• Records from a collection

*** Begin section ***

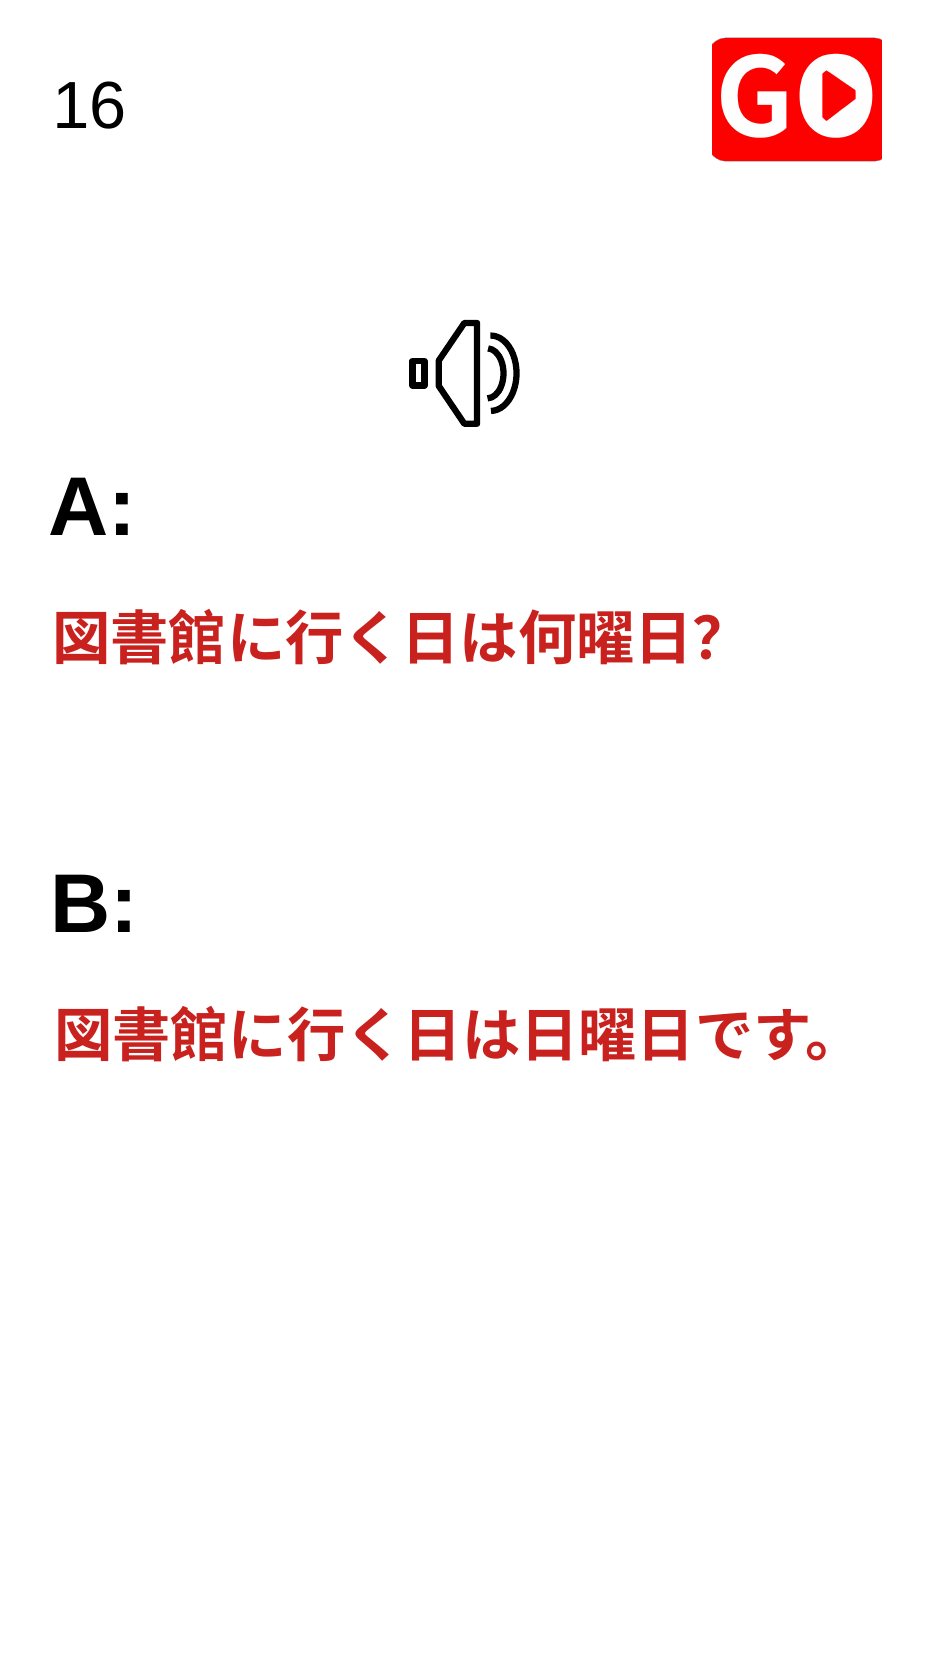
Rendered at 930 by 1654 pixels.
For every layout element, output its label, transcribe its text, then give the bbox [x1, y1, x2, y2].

text_box A: [33, 428, 188, 577]
text_box 16 [37, 54, 450, 145]
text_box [359, 271, 570, 476]
text_box 図書館に行く日は何曜日？ [37, 562, 898, 710]
picture [712, 37, 882, 162]
text_box 図書館に行く日は日曜日です。 [39, 959, 900, 1107]
text_box B: [35, 825, 190, 974]
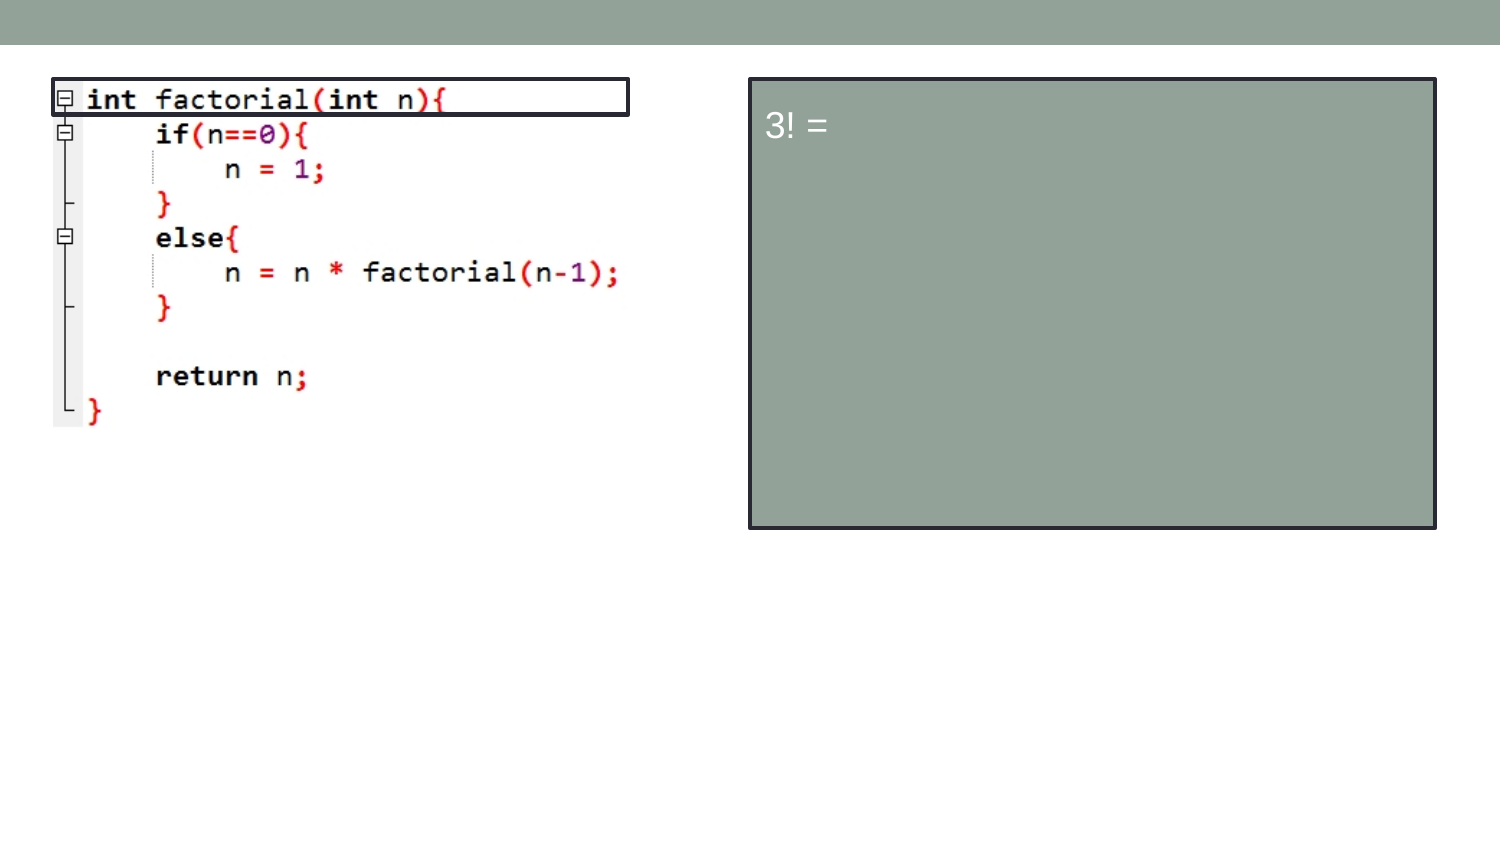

*** End section ***

• Aim of the task
Could you write out the records exactly while omitting every picture?

• Task output
Rendered at 930 by 1654 pixels.
For every layout element, output its label, transcribe its text, then give the bbox [x1, y1, x2, y2].

text_box A: [33, 428, 188, 577]
text_box 16 [37, 54, 450, 145]
text_box [359, 271, 570, 476]
text_box 図書館に行く日は何曜日？ [37, 562, 898, 710]
picture [712, 37, 882, 162]
text_box 図書館に行く日は日曜日です。 [39, 959, 900, 1107]
text_box B: [35, 825, 190, 974]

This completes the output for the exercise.